» **Given text**:
---
Returns a list containing four to seven matrices, with the original size and naming of the selected 2 dimensions of the argument.

avg

a matrix with the mean of the MC experiments

sd

a matrix with the standard deviation of the MC experiments

max

a matrix with the maximum value of the MC experiments

min

a matrix with the minimum value of the MC experiments

med

a matrix with the median of the MC experiments (only present if argument median = TRUE)

mad

a matrix with the median absolute deviation of the MC experiments (only present if argument median = TRUE)

ci.hi

a matrix with the maximum value of the MC experiments (only present if argument ci is not set to "none")

ci.lo

a matrix with the minimum value of the MC experiments (only present if argument ci is not set to "none")

n

a matrix with the number of observations available for computation of statistics

Author(s)

Marcelo C. Pereira

See Also

list.files.lsd() read.3d.lsd(), read.4d.lsd(), info.dimensions.lsd()

Examples

# get the list of file names of example LSD results
files <- list.files.lsd( system.file( "extdata", package = "LSDinterface" ) )

# read first instance of all variables from MC files (3D array)
inst1Array <- read.3d.lsd( files )

# create statistics data frames for the variables
inst1Stats <- info.stats.lsd( inst1Array )
print( inst1Stats$avg[ 10 : 20, ] )
print( inst1Stats$sd[ 10 : 20, ] )

# organize the stats, including medians, by variable (dim=2) and file (dim=3)
inst1Stats2 <- info.stats.lsd( inst1Array, rows = 2, cols = 3, median = TRUE )
print( inst1Stats2$med[ , 1 : 2 ] )

# the same but for all instance of all variables (from a 4D array)
# and a normal (non-boostrap) confidence intervals for the means
allArray <- read.4d.lsd( files )
allStats <- info.stats.lsd( allArray, ci = "auto" )
print( allStats$ci.lo[ 3, 1 : 7 ] )
print( allStats$avg[ 3, 1 : 7 ] )
print( allStats$ci.hi[ 3, 1 : 7 ] )

# organize the stats by file (dim=4) and variable (dim=2)
# plus boostrat confidence intervals for the median
allStats2 <- info.stats.lsd( allArray, rows = 4, cols = 2, median = TRUE,
                             ci = "auto", ci.boot = "bca" )
print( allStats2$ci.lo[ , 1 : 3 ] )
print( allStats2$med[ , 1 : 3 ] )
print( allStats2$ci.hi[ , 1 : 3 ] )

List results files from a set of LSD runs

Description

This function produce a character vector of the names of results files produced after the execution of LSD simulation runs. The list can be used with all function in this package requiring the argument files.
---
» **Data listing**:

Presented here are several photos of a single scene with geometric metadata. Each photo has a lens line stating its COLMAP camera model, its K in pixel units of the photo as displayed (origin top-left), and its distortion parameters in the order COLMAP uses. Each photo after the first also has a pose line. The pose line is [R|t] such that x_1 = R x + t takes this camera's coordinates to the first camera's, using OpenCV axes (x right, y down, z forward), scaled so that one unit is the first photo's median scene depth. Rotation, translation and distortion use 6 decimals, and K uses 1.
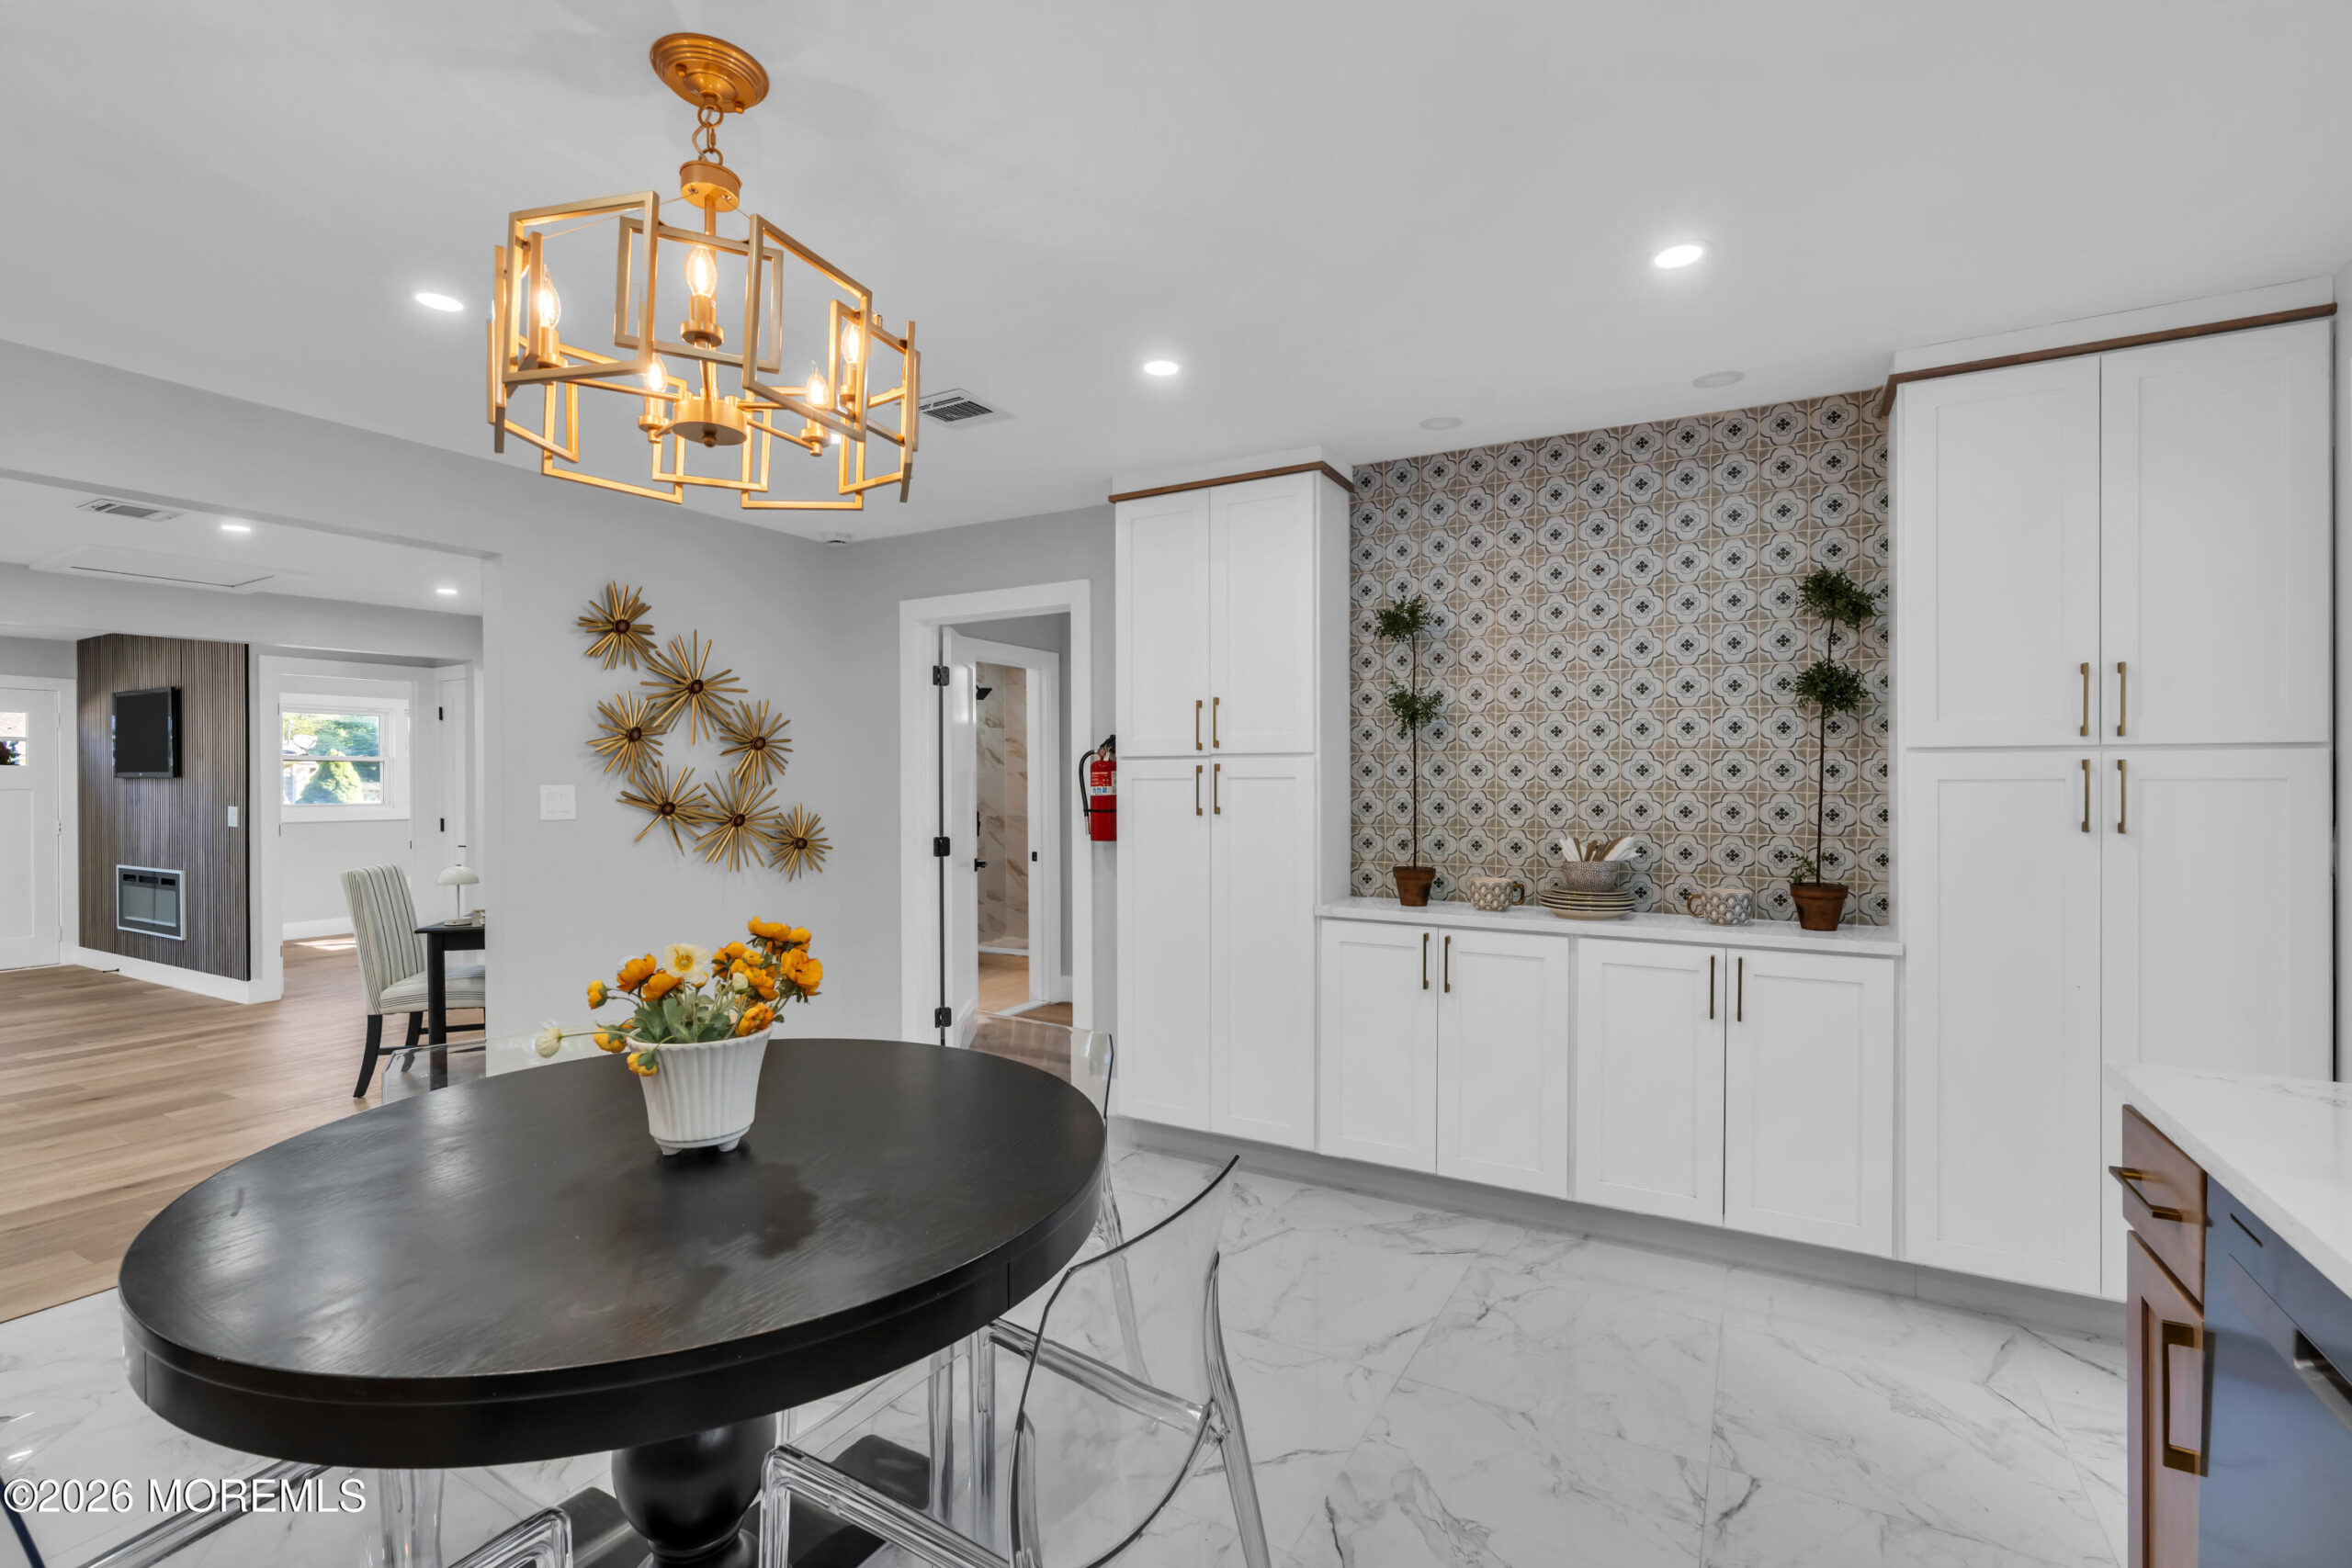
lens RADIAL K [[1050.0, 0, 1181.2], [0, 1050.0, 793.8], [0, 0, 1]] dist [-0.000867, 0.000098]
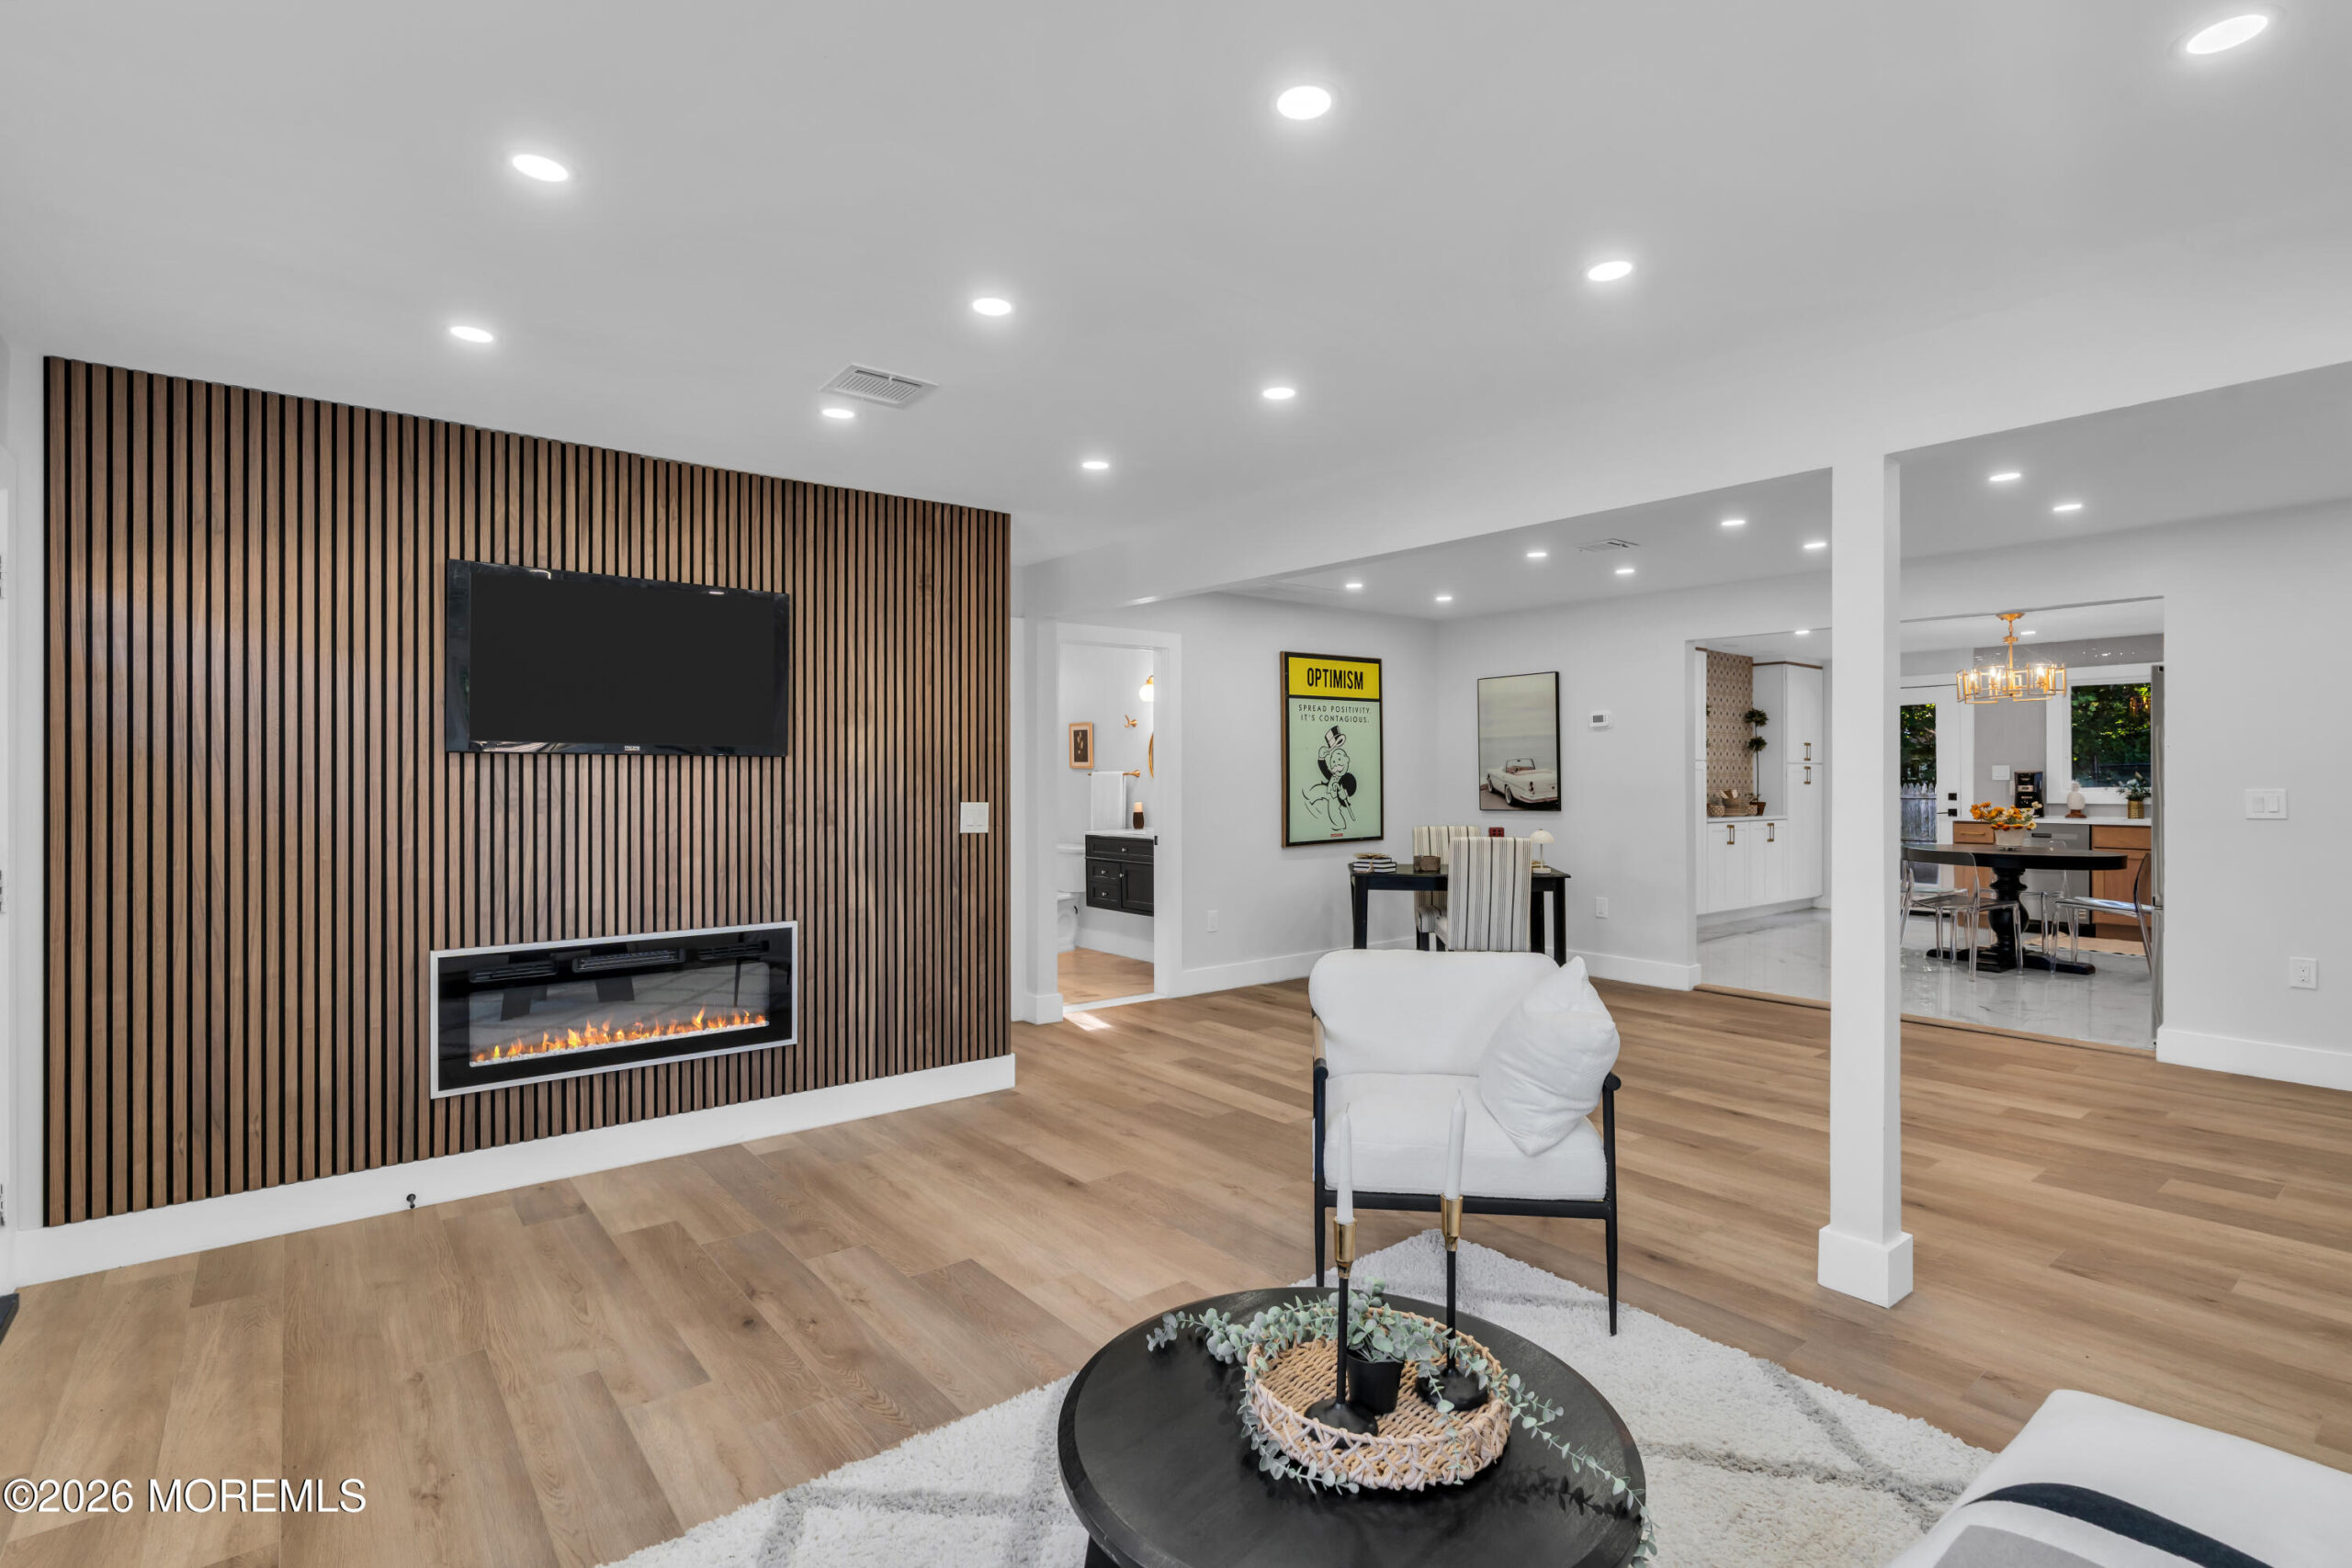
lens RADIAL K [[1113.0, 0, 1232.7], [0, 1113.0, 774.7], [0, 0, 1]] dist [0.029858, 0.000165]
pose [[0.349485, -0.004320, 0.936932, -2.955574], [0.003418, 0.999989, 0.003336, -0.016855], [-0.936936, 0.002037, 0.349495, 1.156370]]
---
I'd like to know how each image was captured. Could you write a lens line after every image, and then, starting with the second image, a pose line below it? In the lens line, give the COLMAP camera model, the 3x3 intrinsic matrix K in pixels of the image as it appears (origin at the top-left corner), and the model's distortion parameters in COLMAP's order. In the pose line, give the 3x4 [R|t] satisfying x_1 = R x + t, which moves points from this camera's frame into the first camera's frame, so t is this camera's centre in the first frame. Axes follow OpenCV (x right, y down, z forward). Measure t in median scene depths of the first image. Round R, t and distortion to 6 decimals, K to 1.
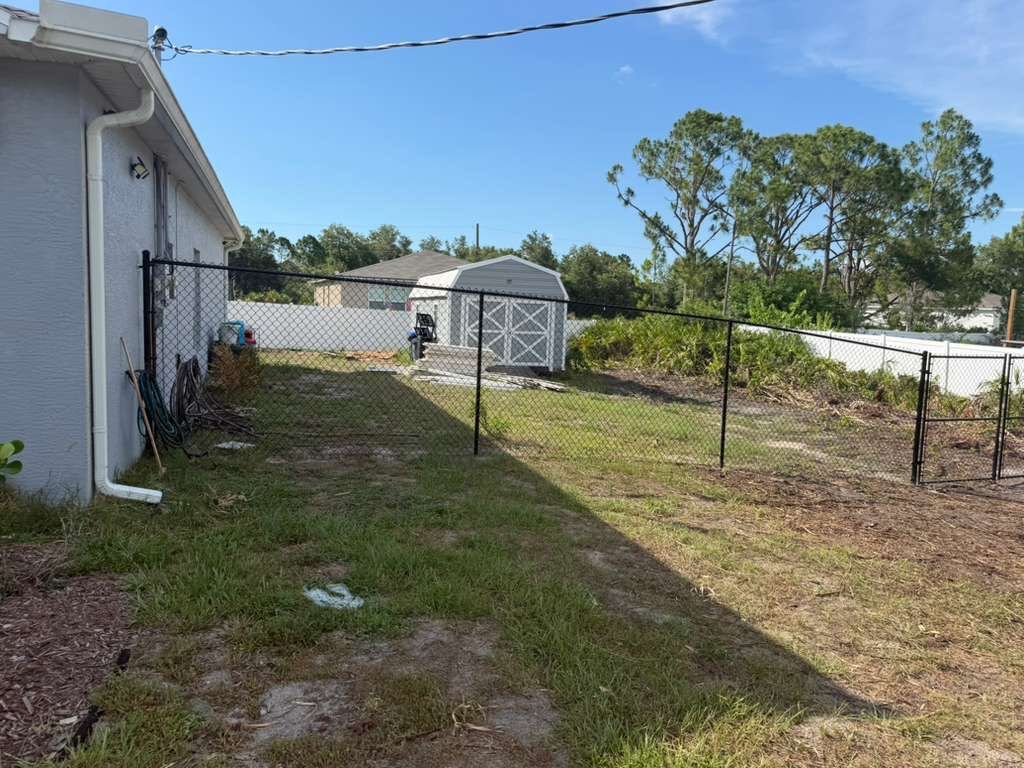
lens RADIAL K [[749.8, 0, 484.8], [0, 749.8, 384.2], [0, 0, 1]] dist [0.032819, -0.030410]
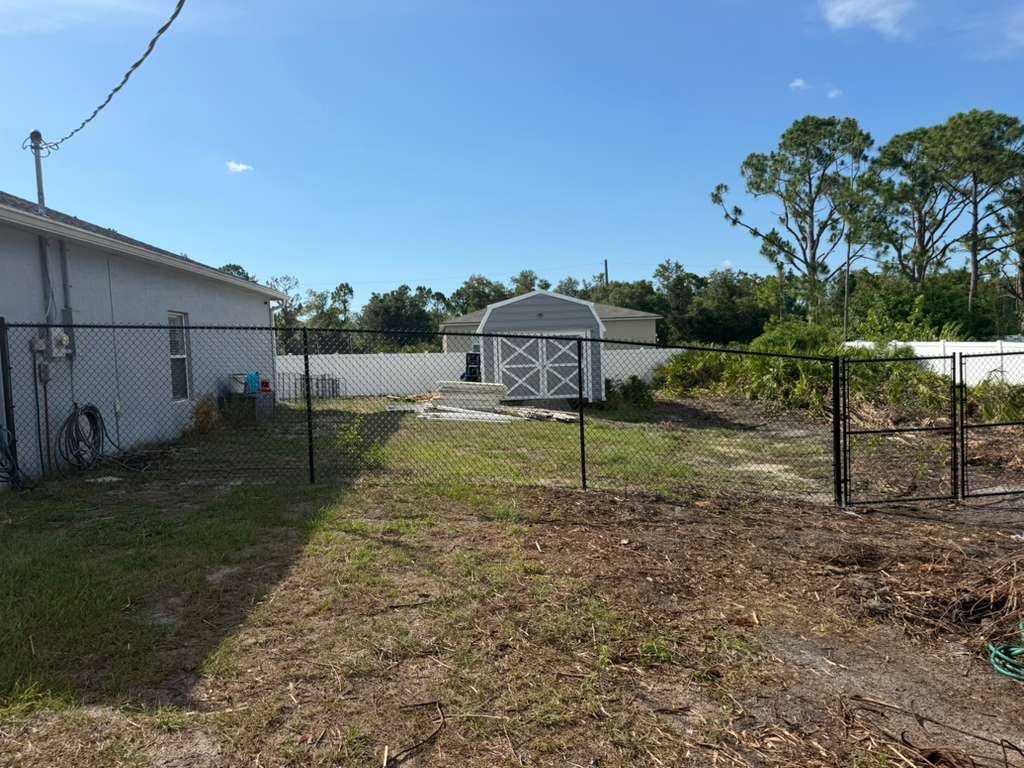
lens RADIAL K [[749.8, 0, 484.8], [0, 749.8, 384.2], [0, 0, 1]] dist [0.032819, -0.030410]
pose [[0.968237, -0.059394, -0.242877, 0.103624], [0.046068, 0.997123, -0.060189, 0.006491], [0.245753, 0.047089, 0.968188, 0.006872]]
---
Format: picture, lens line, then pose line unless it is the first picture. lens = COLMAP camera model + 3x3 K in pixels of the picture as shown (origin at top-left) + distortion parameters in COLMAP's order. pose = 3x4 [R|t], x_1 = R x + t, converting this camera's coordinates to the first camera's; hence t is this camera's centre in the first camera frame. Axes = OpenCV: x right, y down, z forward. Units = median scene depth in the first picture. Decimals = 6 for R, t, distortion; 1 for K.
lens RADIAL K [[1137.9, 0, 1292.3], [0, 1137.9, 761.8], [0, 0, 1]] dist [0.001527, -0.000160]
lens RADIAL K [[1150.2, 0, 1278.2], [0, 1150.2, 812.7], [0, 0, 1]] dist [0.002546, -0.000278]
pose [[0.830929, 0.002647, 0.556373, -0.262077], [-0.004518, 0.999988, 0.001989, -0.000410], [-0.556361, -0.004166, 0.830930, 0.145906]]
---
Could you continue the LSDinterface documentation above from its last sentence?

» **Exercise answer**:
Usage

list.files.lsd( path = ".", conf.name = "",
                type = c( "res", "tot", "csv" ),
                compressed = NULL, recursive = FALSE,
                join = FALSE, full.names = FALSE,
                sensitivity = FALSE )

Arguments

path

a character vector of full or relative path name to the base directory from where to search the files; the default corresponds to the working directory, getwd(). Tilde expansion is performed. Alternatively, the full path and name of the corresponding LSD configuration file (including the .lsd extension) can be provided.

conf.name

the LSD configuration file name (optionally including the .lsd extension) used to generate the desired results files; the default is to return all results files, irrespective of the configuration file used. Alternatively, a regular expression can be supplied. This argument takes precedence of any configuration file name provided together with the path argument.

type

the type (format/extension) of LSD results files to use among the options c( "res", "tot", "csv" ), used to define the extension of the files to be considered. "res" is the default. This option can be abbreviated.

compressed

a logical value indicating if (TRUE) to look only for compressed files with .gz extension, or uncompressed ones otherwise (FALSE). The default (NULL) is to list files irrespective if compressed or not.

recursive

a logical value indicating if the listing should recurse into sub-directories of path. The default (FALSE) is to scan just the sub-directory with the same name as conf.name (without the .lsd extension or numeric tags), if present (regular expression in conf.name is not considered), and path. If TRUE, the entire sub-directory tree, starting at path, is scanned for files.

join

a logical value indicating if results files from multiple sub-directories should be joined together in the return list. The default (FALSE) is to list files from just a single sub-directory, the first one found during the search starting from path.

full.names

a logical value specifying if (TRUE) the file names should be expanded to absolute path names. The default (FALSE) is to use relative (to path) file names.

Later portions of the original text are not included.